White House officials accused the GOP-led committee of misleading the public by making it appear that Kaiser pushed for the original 2009 loan rather than the emergency loan last year, which was never approved.
“Even the documents cherry-picked by House Republicans today affirm what we have said all along: This loan was a decision made on the merits at the Department of Energy,” White House spokesman Eric Schultz said in an email Wednesday. “Nothing in the 85,000 pages of documents produced thus far by the administration or in these four (pages) indicate any favoritism to political supporters. We wish that House Republicans were as zealous about creating jobs as they were about this oversight investigation.”
Rep. Cliff Stearns, R-Fla., who heads a subcommittee that is investigating the Solyndra loan, said the emails contradict White House claims that Kaiser did not actively lobby White House officials on Solyndra.
“It is clear from these documents that Kaiser and his employees enjoyed ready access to the West Wing of the White House and exercised influence throughout the loan process,” Stearns said
A spokesman for the Kaiser Family Foundation denied that Kaiser had lobbied for a Solyndra loan.
“To reaffirm our previous public statements, George Kaiser had no discussions with the government regarding the loan to Solyndra,” the spokesman, C. Renzi Stone, said in an email.

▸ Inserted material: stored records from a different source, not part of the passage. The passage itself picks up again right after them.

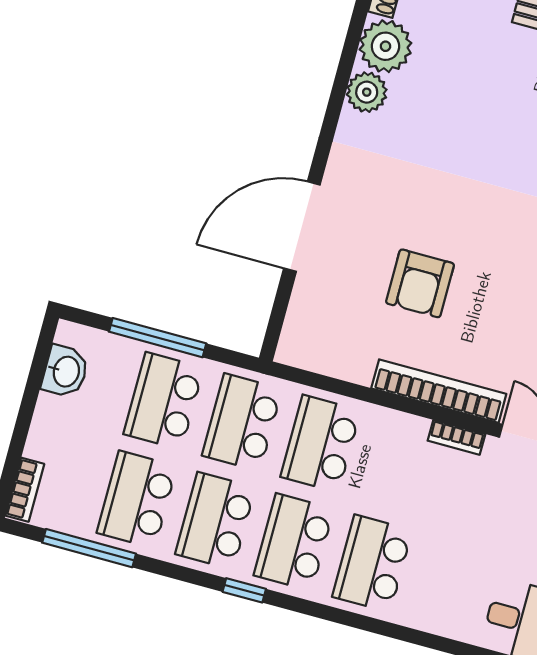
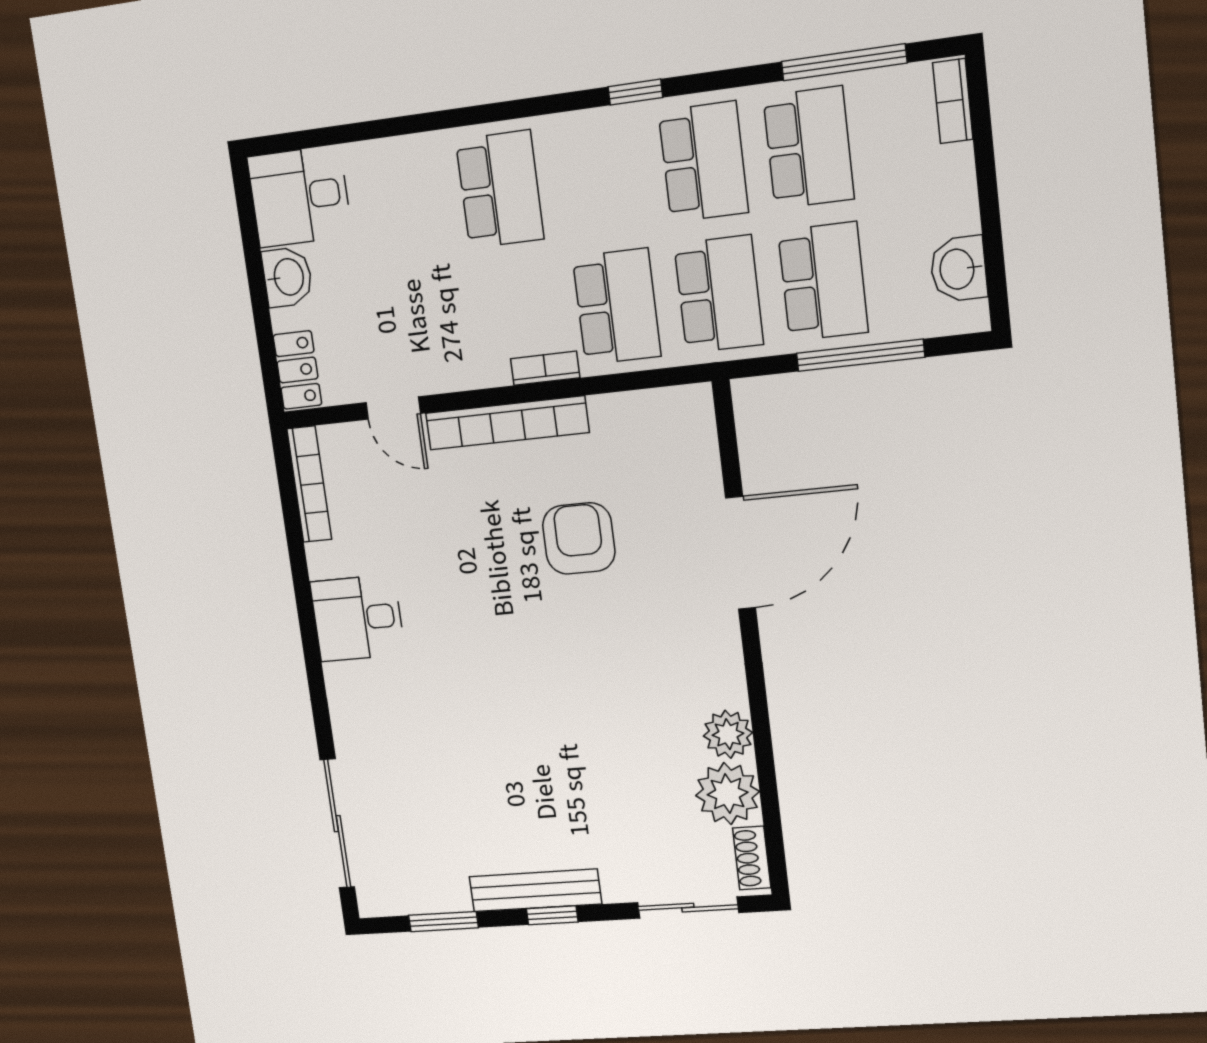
bookcase: (456, 437) -> (545, 368), moved
school desk: (294, 542) -> (600, 176), removed

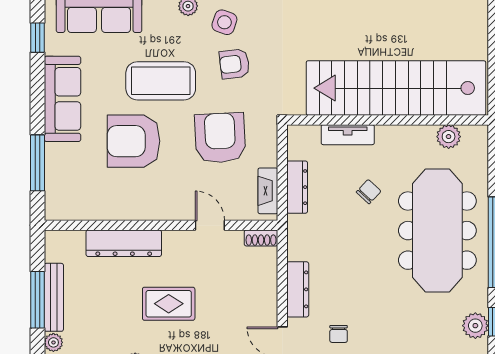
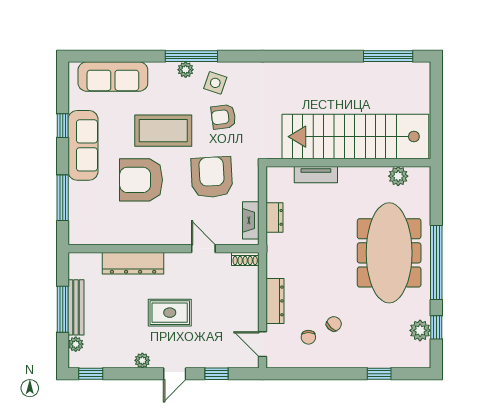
window: (37, 38) -> (63, 126), moved
dresser: (297, 187) -> (275, 217), width x0.70
chair: (369, 192) -> (334, 324), moved

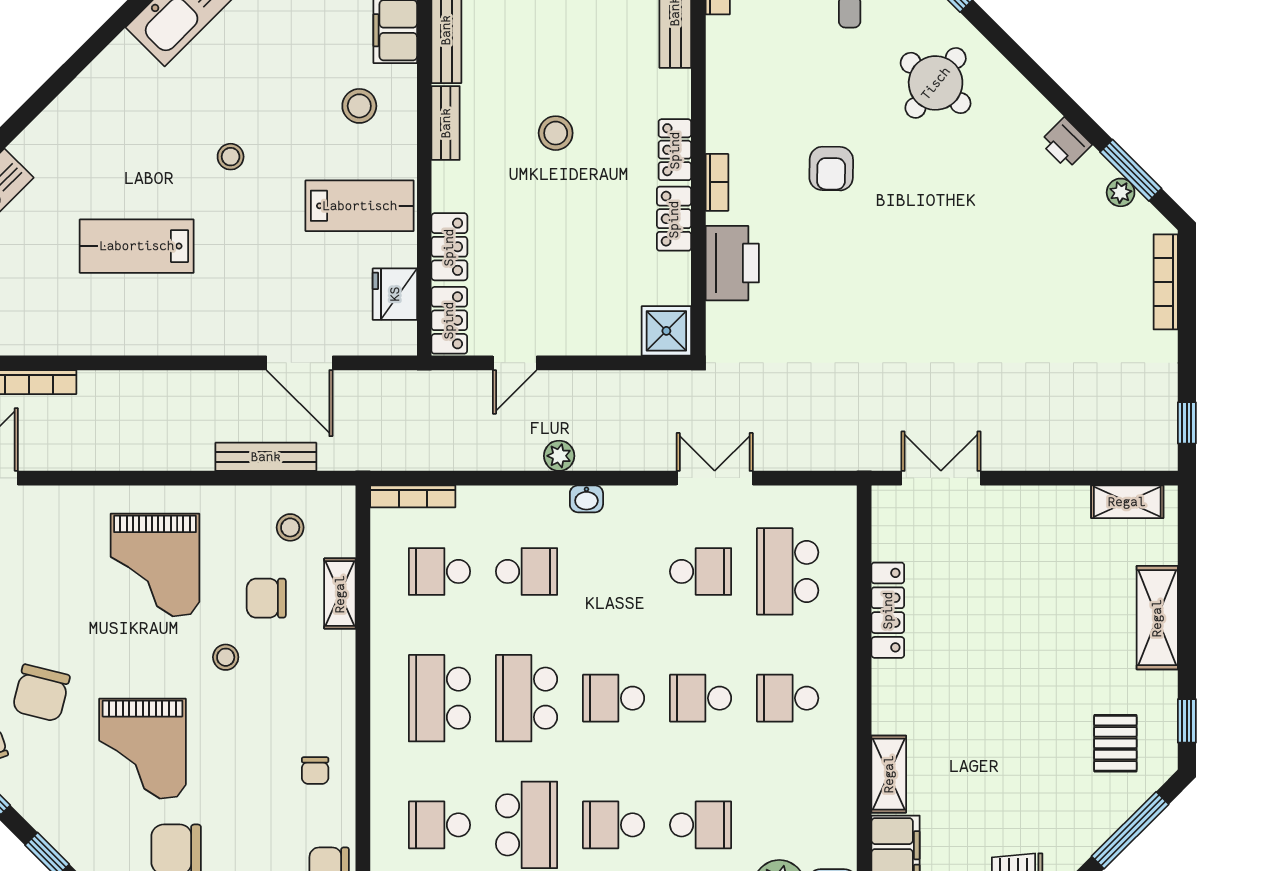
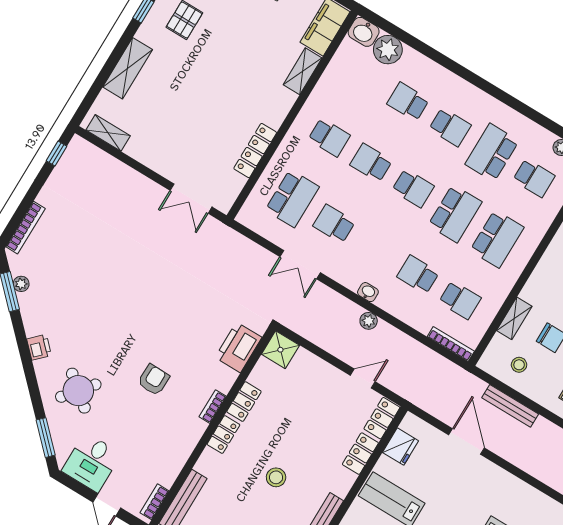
printer: (1066, 143) -> (39, 347), moved
printer: (732, 263) -> (238, 347), moved
school desk: (701, 698) -> (371, 163), turned 180

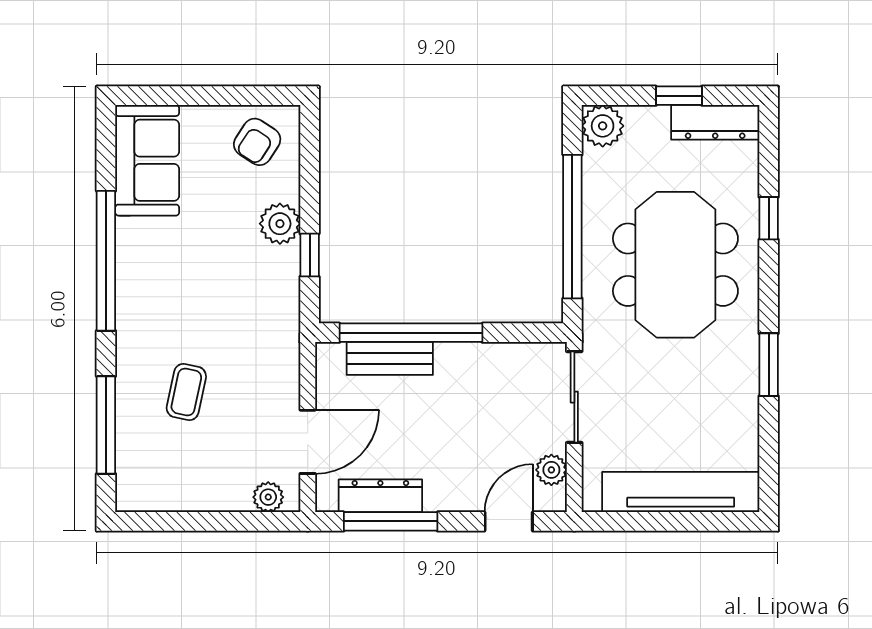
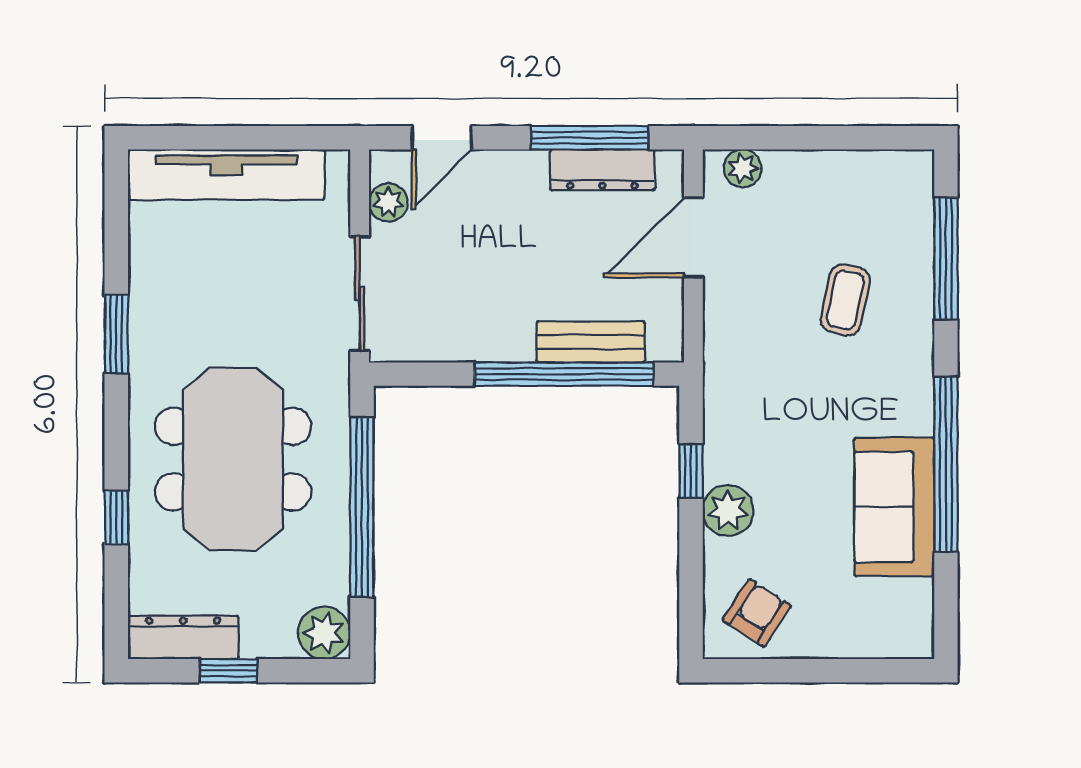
sofa: (147, 160) -> (894, 507), moved

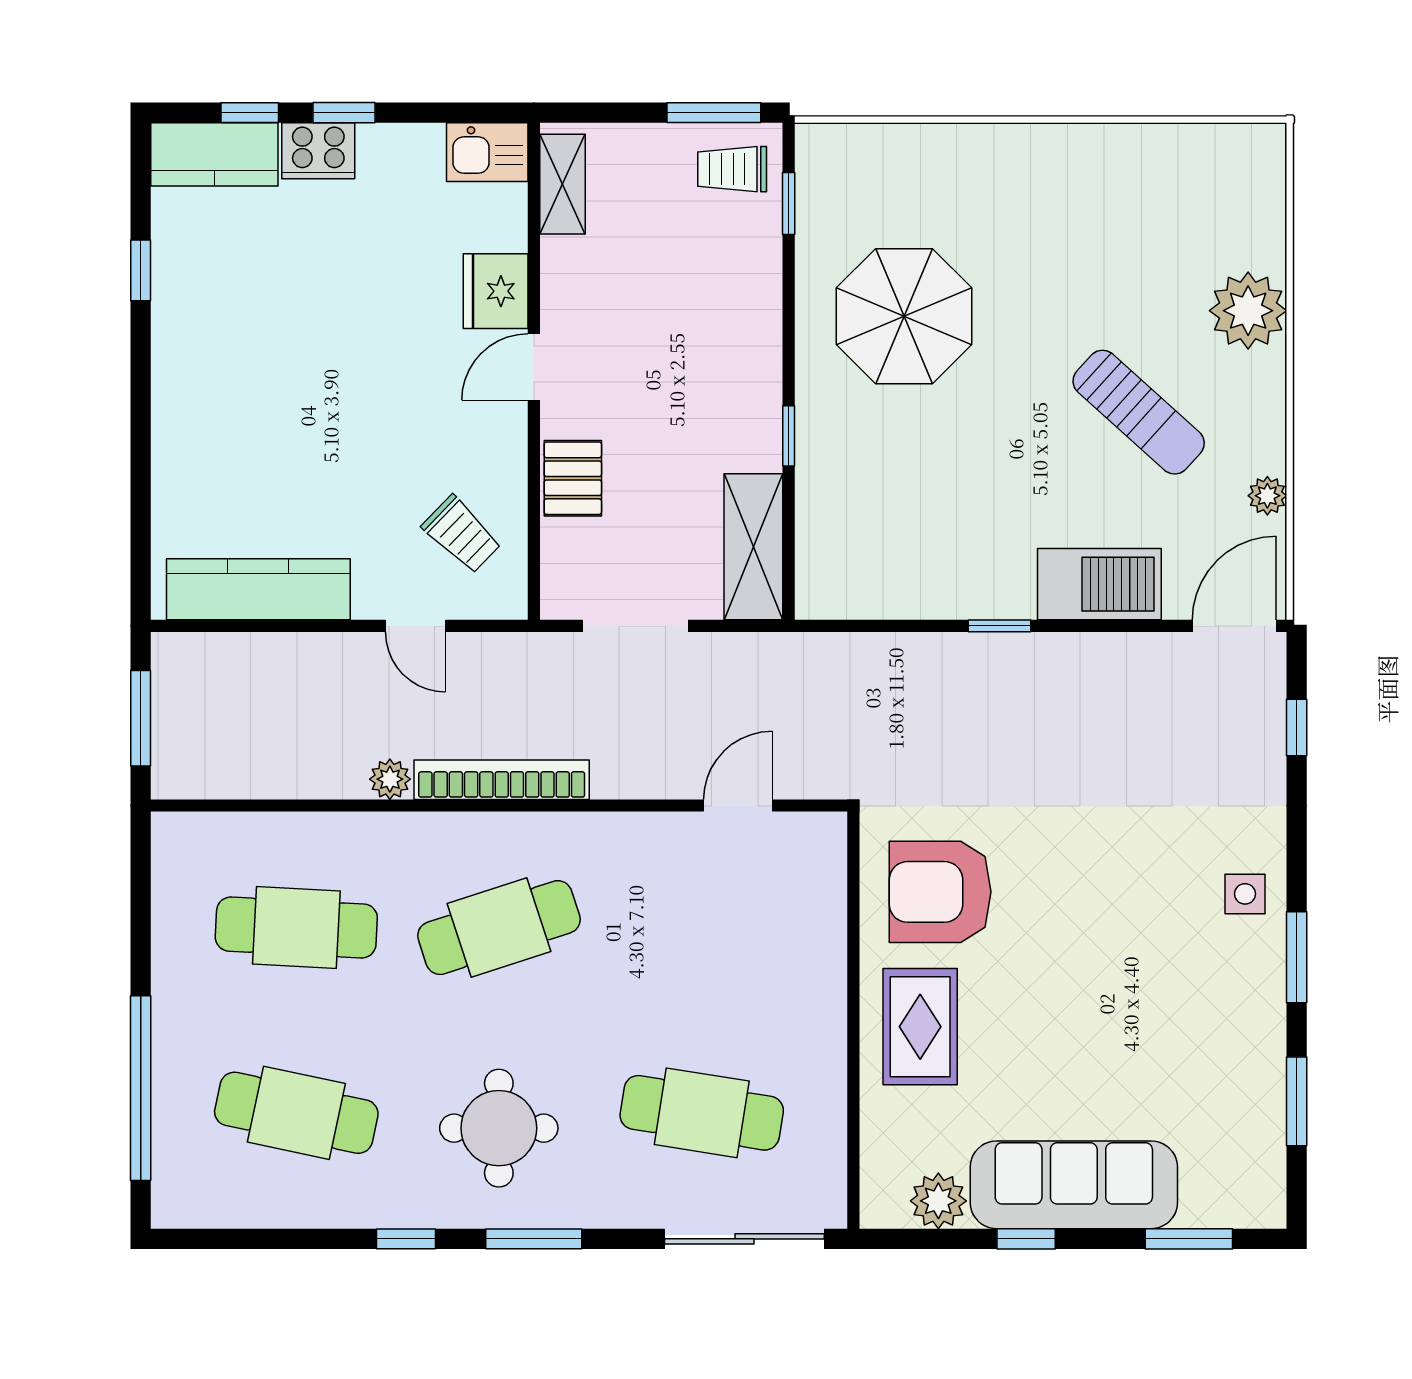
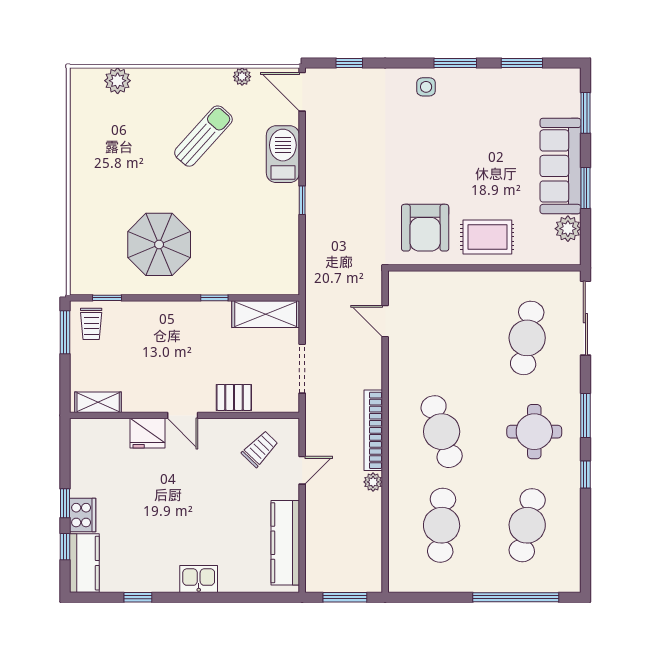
kitchen sink: (487, 152) -> (199, 579), moved, turned -90
plant: (1248, 311) -> (118, 81), moved, width x0.73, depth x0.73
window: (1026, 1239) -> (585, 188), width x1.50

Hours after committee Republicans released the emails, Democrats on the panel issued an eight-page memo that disputed nearly all of the GOP claims. The memo quotes an interview Kaiser gave Tuesday by videoconference with Republican and Democratic staffers on the committee.
In the interview, Kaiser stated, “I have never lobbied for Solyndra.”
The Democratic memo cites several emails not included by Republicans in their release of documents Wednesday, including one in which Kaiser tells Ken Levit, executive director of the Kaiser foundation, that he sat next to Obama for two hours at a Las Vegas dinner fundraising dinner that also included Senate Majority Leader Harry Reid.
“I talked in general about the Chinese and solar, but I didn’t want to get too specific with him,” Kaiser wrote of his Oct. 22, 2010 dinner with Obama. “I never mentioned Solyndra directly.”
The emails also show Kaiser chiding subordinates who urged him to personally lobby White House officials on behalf of Solyndra. Kaiser’s foundation had invested $400 million in the solar company.
“I question the assumption that WH is the path to pursue when both of your issues here are with DOE,” Kaiser wrote in an email to Mitchell, referring to the White House and the Energy Department. If the White House intervened, Kaiser added, “I am concerned that DOE/Chu would resent the intervention and your problem would get more difficult.”
Democratic Reps. Henry Waxman of California and Diana DeGette of Colorado said that far from showing a concerted effort by Kaiser to lobby on behalf of Solyndra, the emails and the staff interview with Kaiser show the opposite.
To declare that Kaiser exercised improper influence “is a stretch, to say the least,” they wrote.